■ WORK REQUEST
Exactly the lines from the one with "ही गर्मी की छुट्टियां पड़ रही थीं" to the end of the data below should be set down, and no others.

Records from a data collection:
------------------------------------

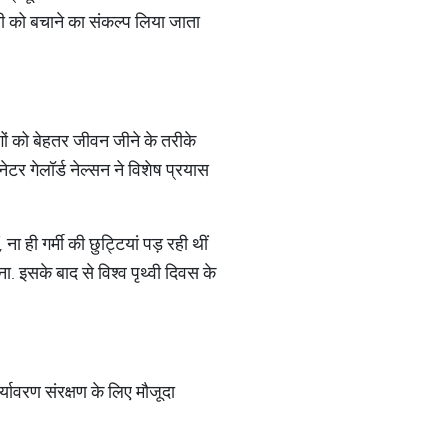
वी को बचाने का संकल्प लिया जाता
गों को बेहतर जीवन जीने के तरीके
टर गेलॉर्ड नेल्सन ने विशेष प्रयास
 ही गर्मी की छुट्टियां पड़ रही थीं
ा. इसके बाद से विश्व पृथ्वी दिवस के
 पर्यावरण संरक्षण के लिए मौजूदा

------------------------------------

■ RESPONSE
 ही गर्मी की छुट्टियां पड़ रही थीं
ा. इसके बाद से विश्व पृथ्वी दिवस के
 पर्यावरण संरक्षण के लिए मौजूदा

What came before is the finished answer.